_What needs to be done_
Turn the records, starting at the very beginning and ending at the line that contains "elevation (m): 600", into a JSON list of strings with one string per line. Skip blank lines and leave the pictures out.

_Given entries_
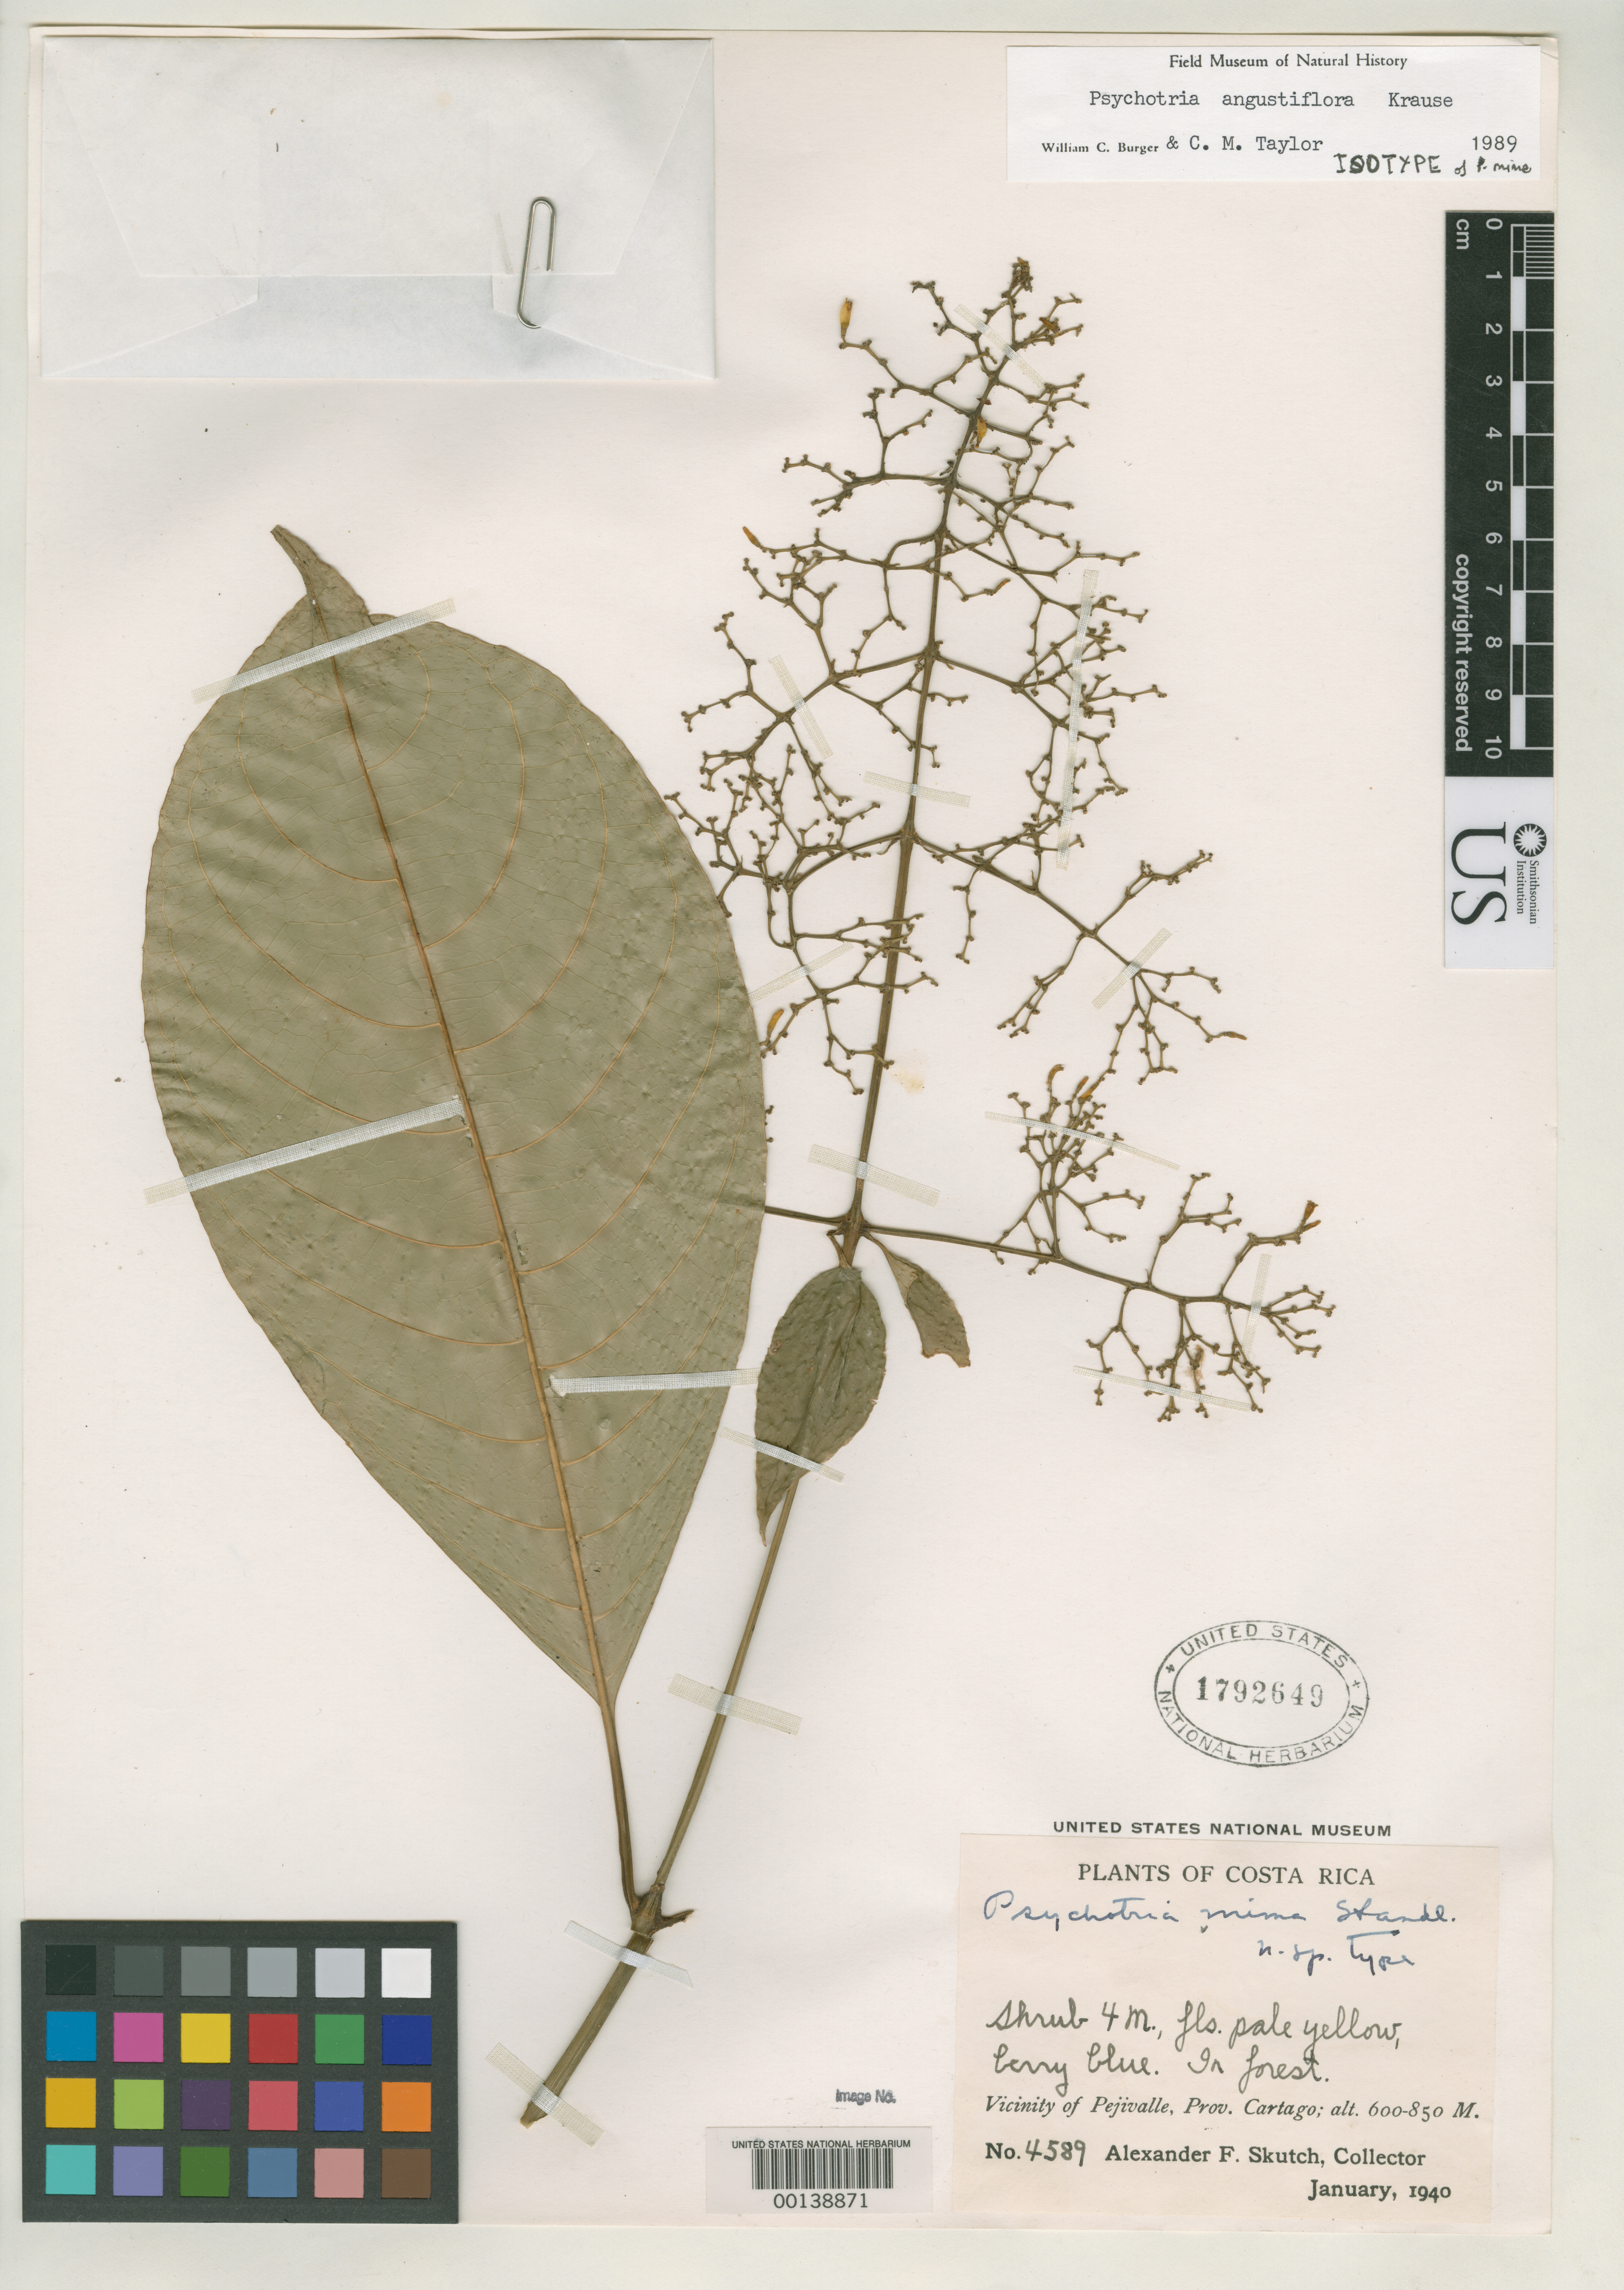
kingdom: Plantae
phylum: Tracheophyta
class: Magnoliopsida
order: Gentianales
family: Rubiaceae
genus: Psychotria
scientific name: Psychotria mima Standl., nom. illeg.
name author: Standl.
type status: Isotype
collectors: A. F. Skutch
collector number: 4589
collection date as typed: Jan 1940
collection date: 1940-01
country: Costa Rica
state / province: Cartago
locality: Vicinity of Pejivalle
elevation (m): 600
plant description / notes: Later homonym of Psychotria mima Standley (1940, Publ. Field Mus. Nat. Hist., Bot. Ser. 22(5): 38, published earlier and with a different type).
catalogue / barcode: US 1792649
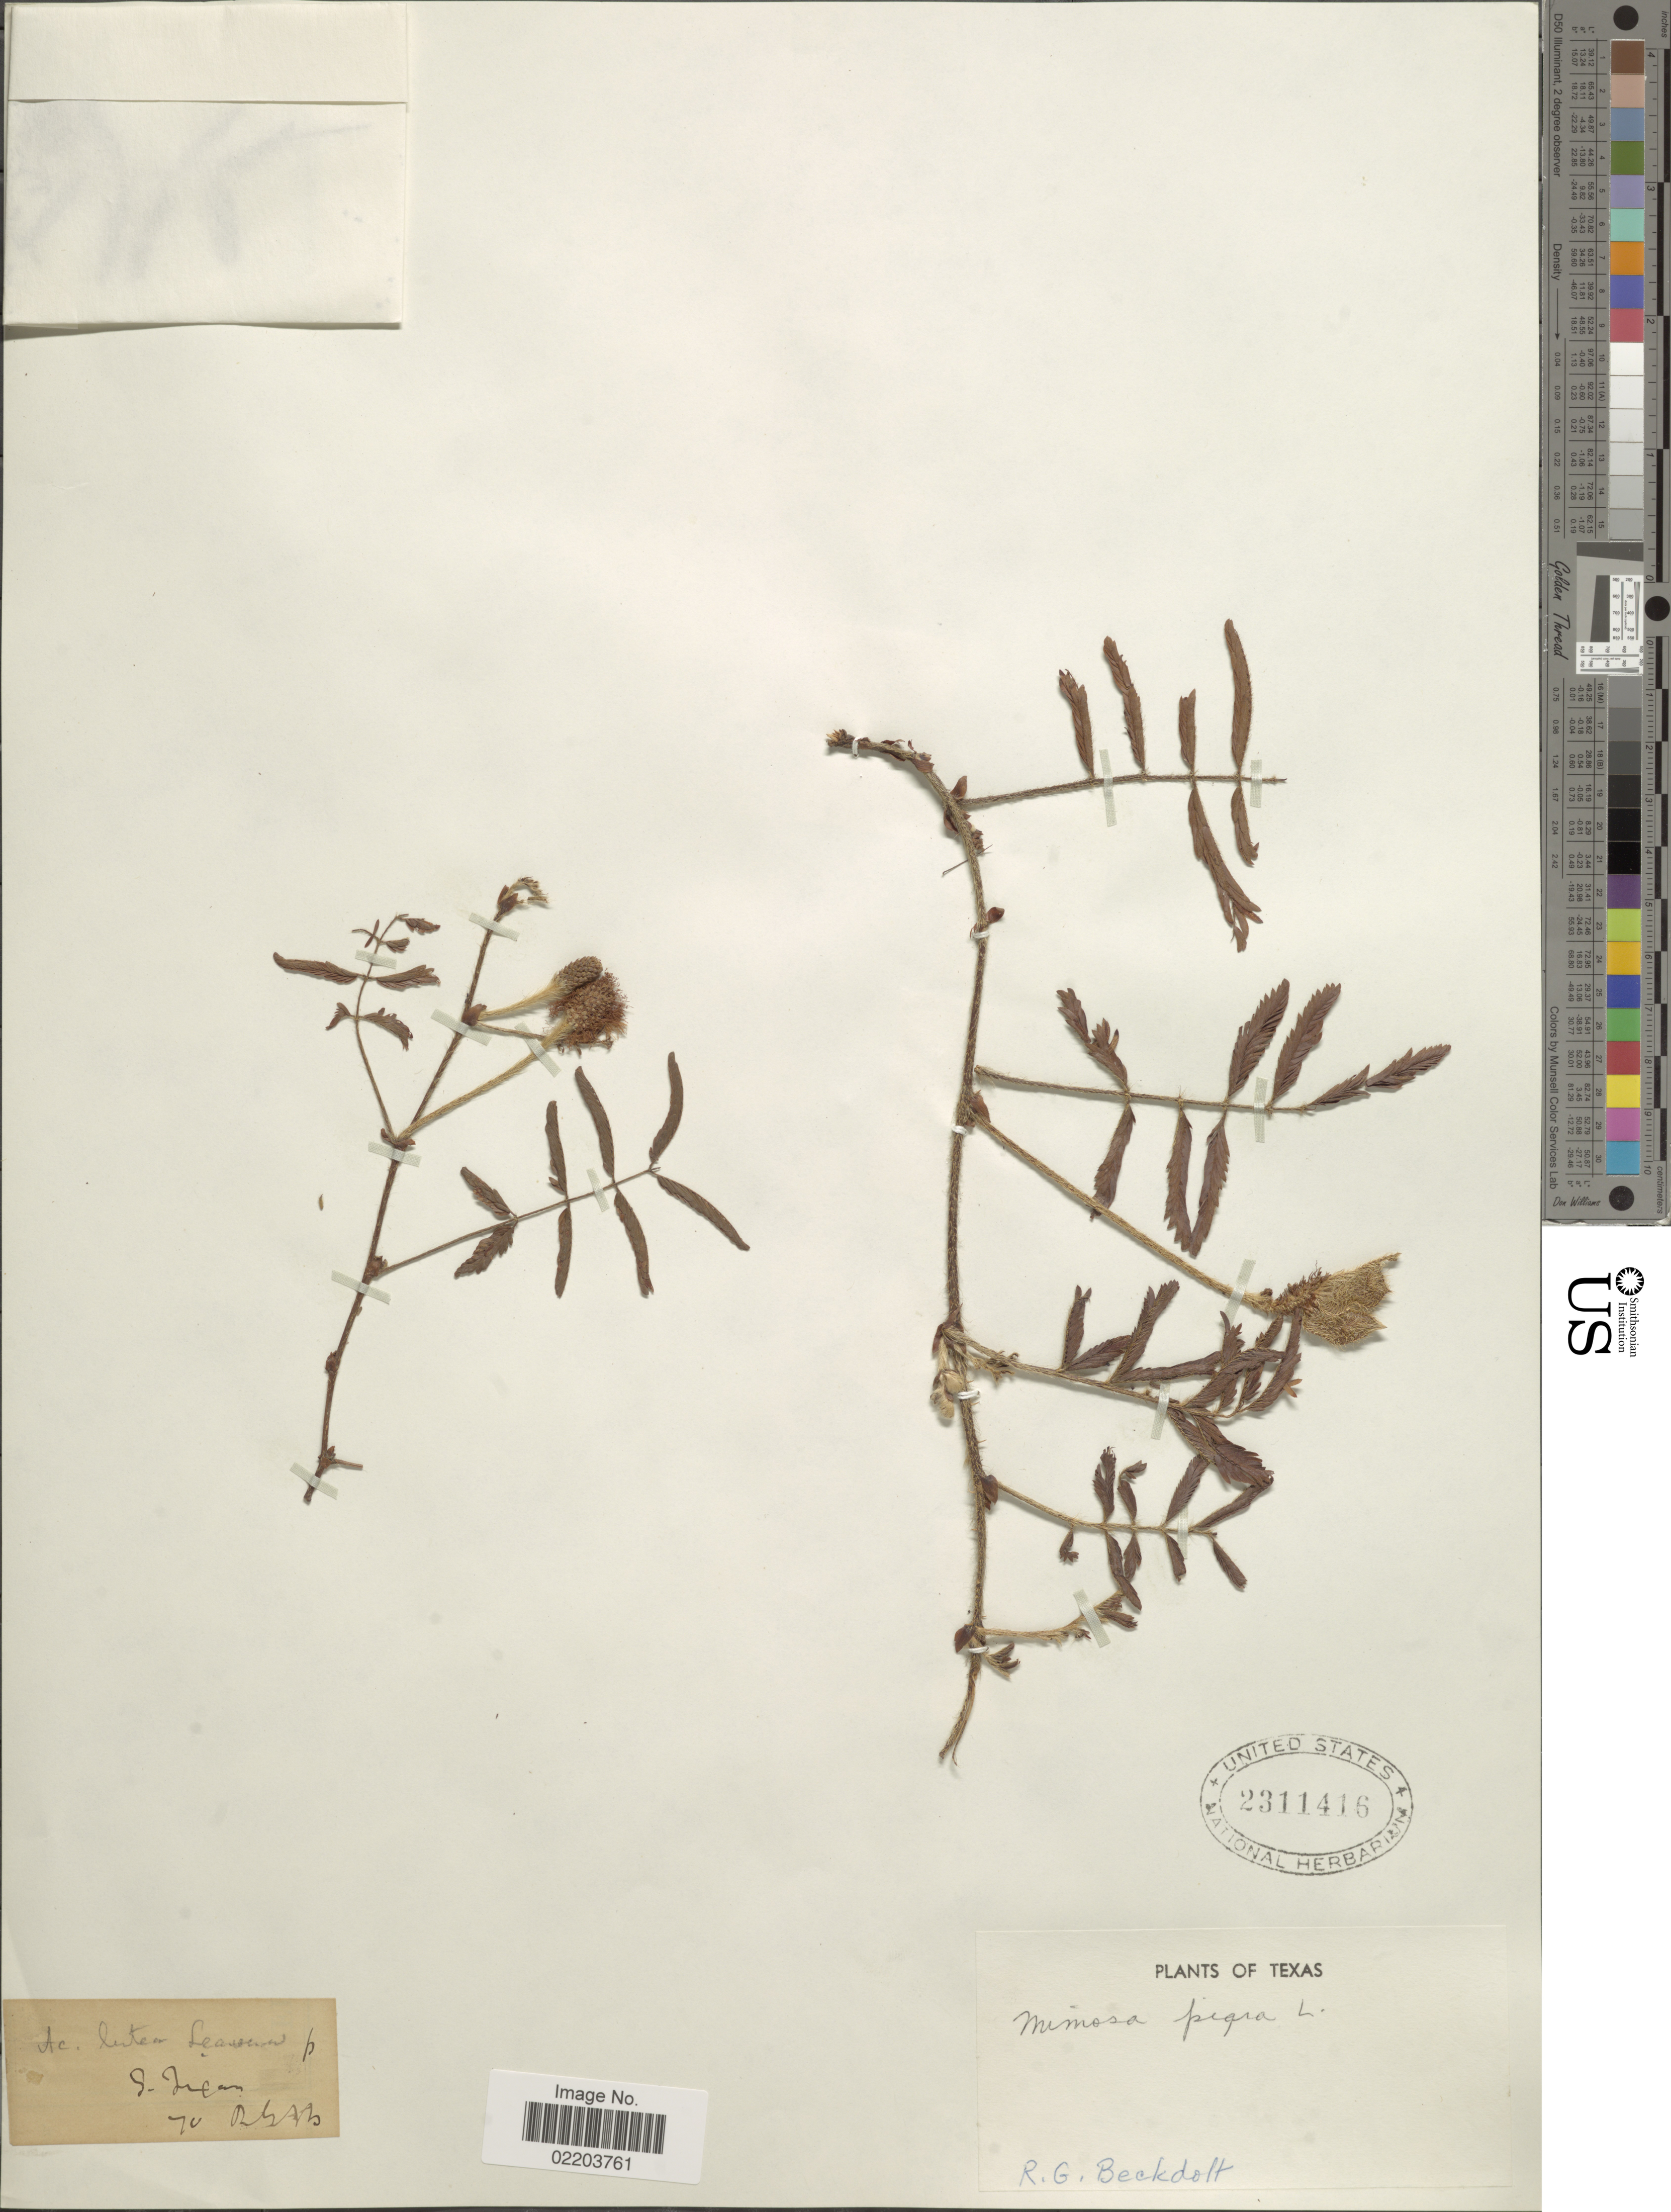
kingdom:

_Answer to this task_
[
  "kingdom: Plantae",
  "phylum: Tracheophyta",
  "class: Magnoliopsida",
  "order: Gentianales",
  "family: Rubiaceae",
  "genus: Psychotria",
  "scientific name: Psychotria mima Standl., nom. illeg.",
  "name author: Standl.",
  "type status: Isotype",
  "collectors: A. F. Skutch",
  "collector number: 4589",
  "collection date as typed: Jan 1940",
  "collection date: 1940-01",
  "country: Costa Rica",
  "state / province: Cartago",
  "locality: Vicinity of Pejivalle",
  "elevation (m): 600"
]